Both in the European Union (‘EU’) and the United States (‘US’), antitrust law offers a unique and potentially powerful tool to curb the private regulatory power of sports governing bodies and leagues (‘sports organizations’).
The application of antitrust rules and principles to various business activities connected to sport, such as the sale of tickets or the licensing of merchandising or media rights, is generally uncontroversial. By contrast, antitrust scrutiny of matters of “internal” sports governance has always been met with fierce opposition. Sports organizations consider this to be part of their autonomous preserve. And, more importantly, there is an often voiced concern that enforcers would not pay due regard to the distinctive features of professional sport and its structures, which all too easily can be misunderstood as regulatory “monopolies” and “collusion between competitors”.
This chapter address these criticisms, arguing that both EU and US antitrust law are in principle well-equipped to subject organizational sporting rules and practices to review.

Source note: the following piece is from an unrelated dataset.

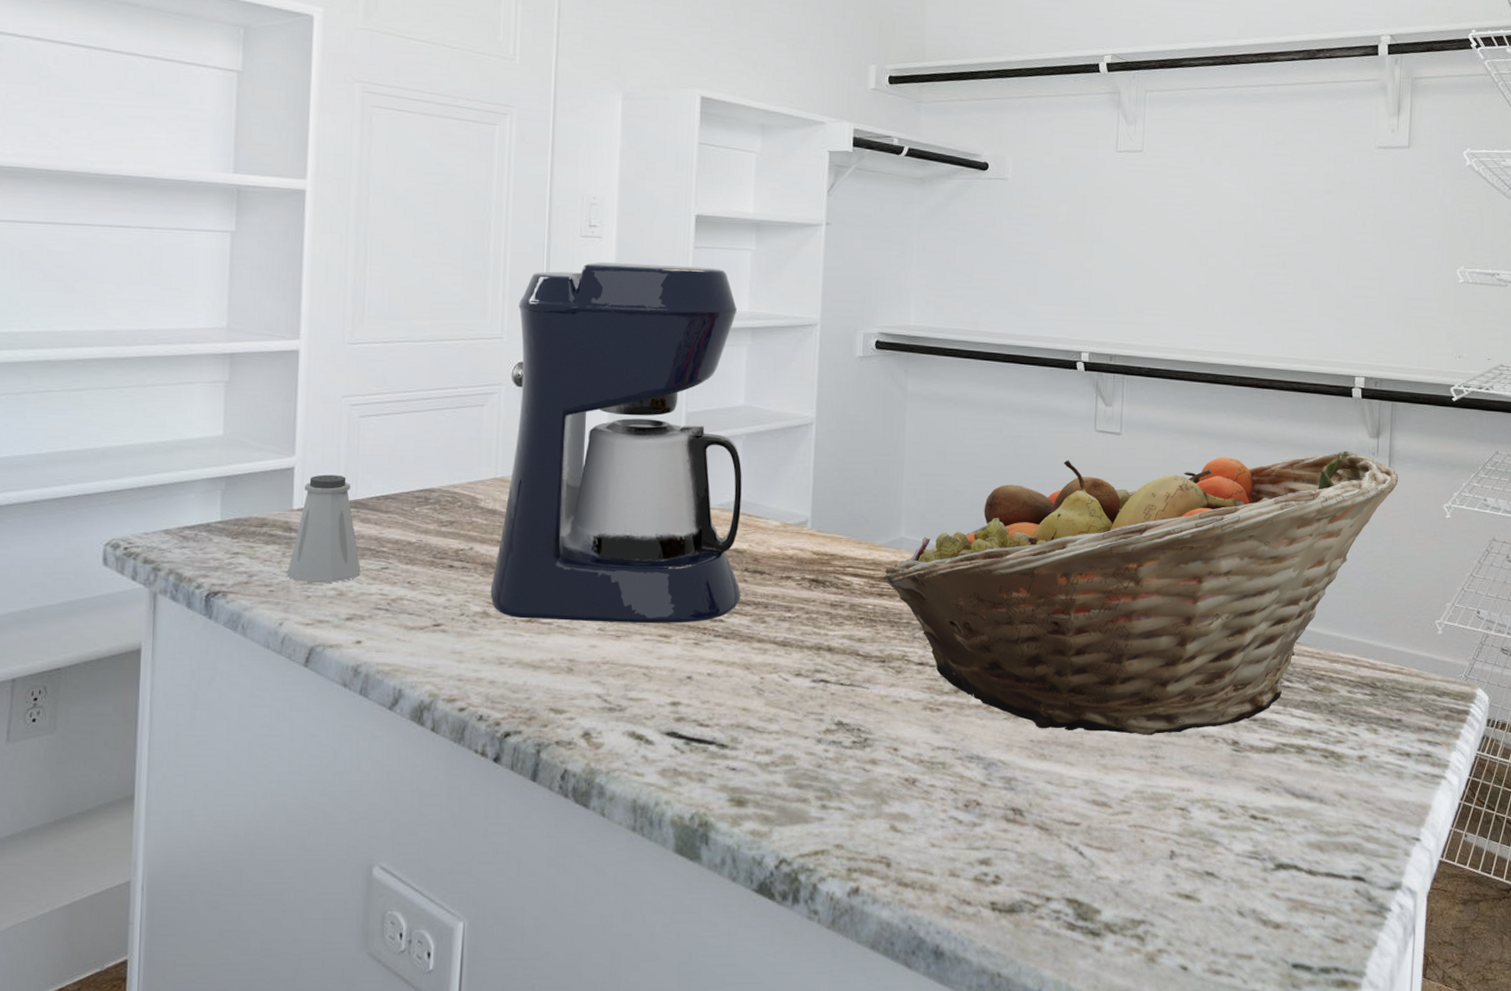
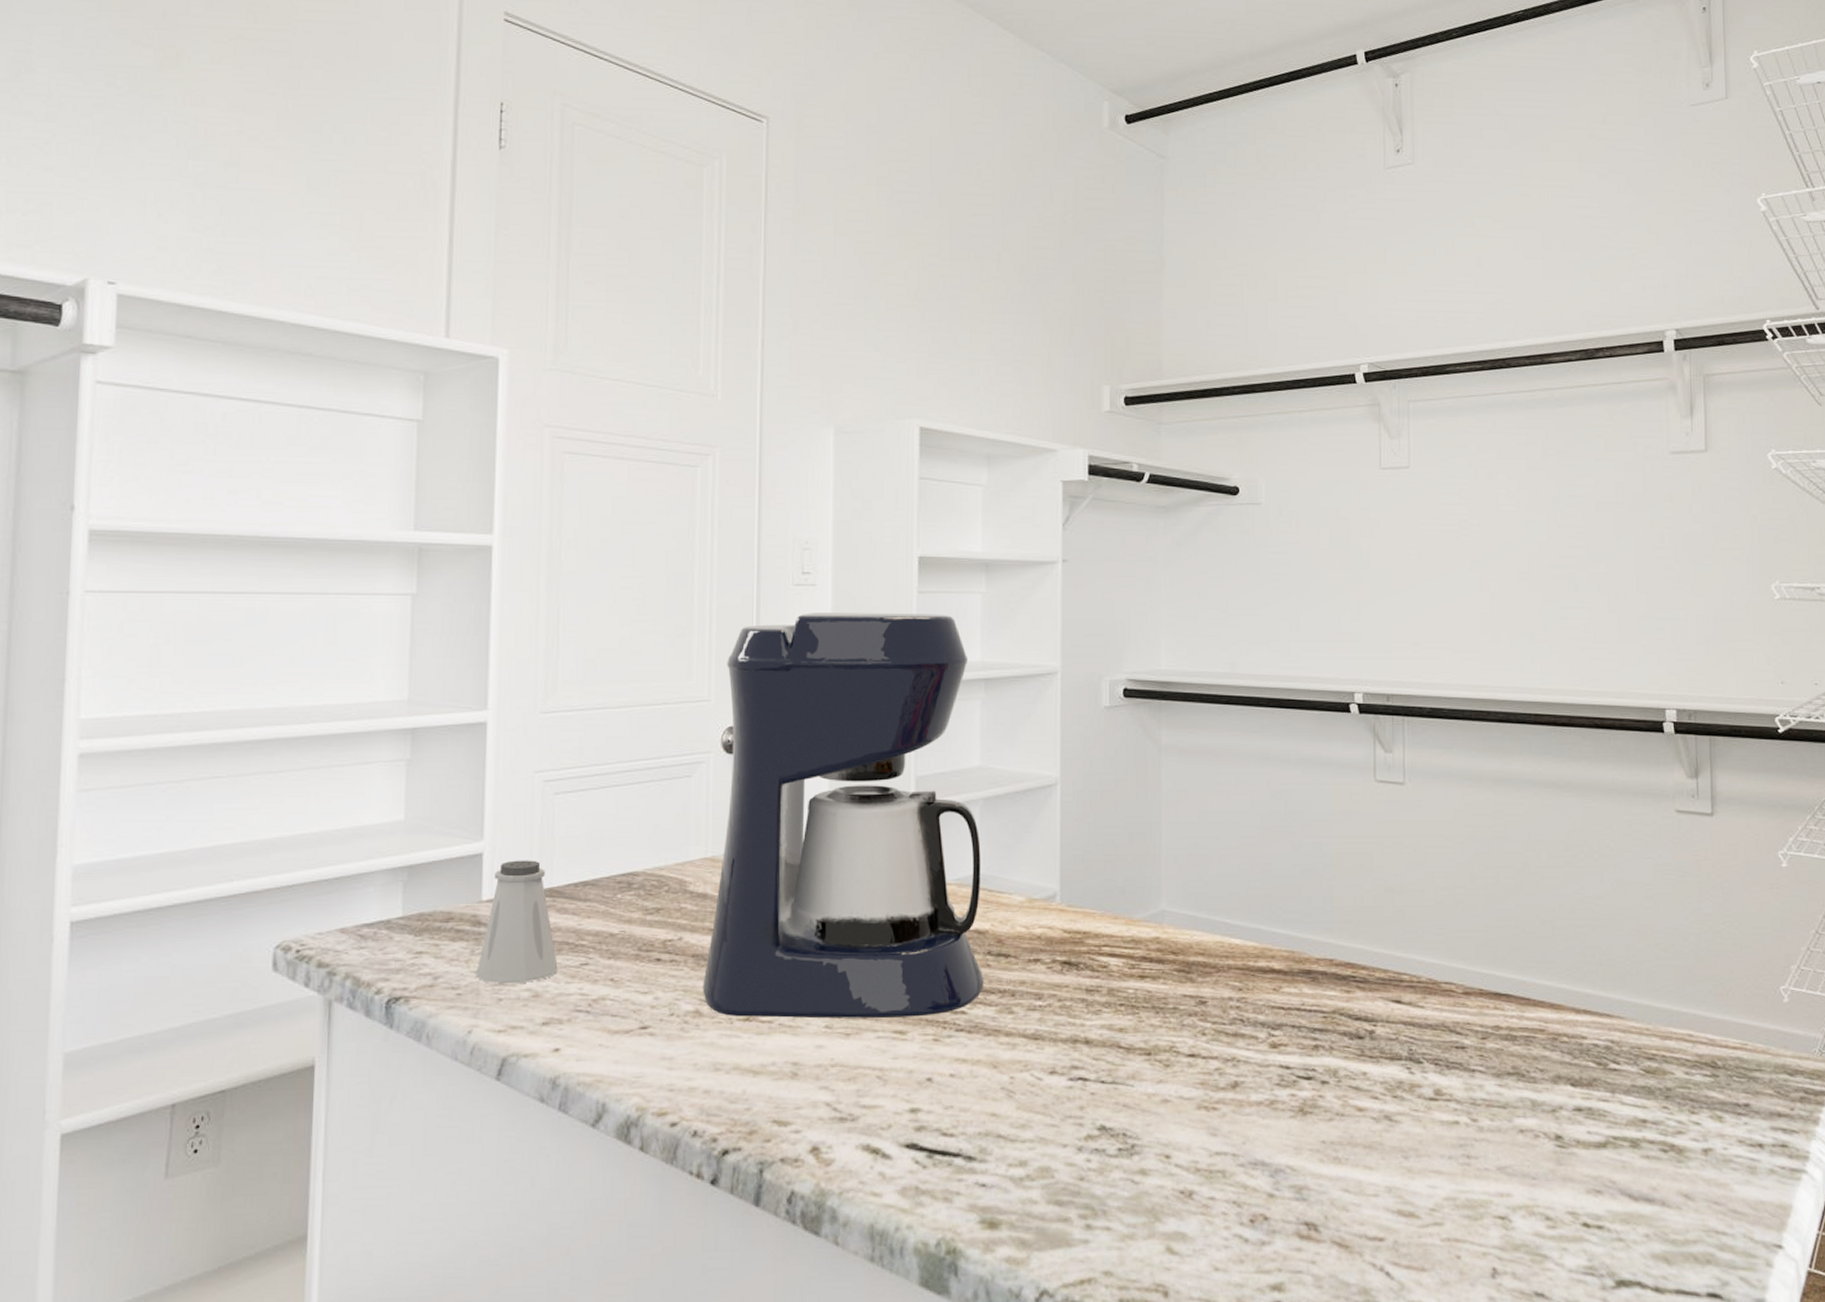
fruit basket: present [884,450,1398,735] -> none [1145,793,1724,1132]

The relevant analytical frameworks essentially impose but one constraint on sports organizations: they should be able to demonstrate that their rules and practices are genuinely designed to achieve, in a manner that is not manifestly disproportionate, legitimate objectives in the interest of sport. There are, however, important differences between both jurisdictions, primarily in terms of enforcement and procedure, which impact the effective use of antitrust challenges to sports governance as an accountability mechanism.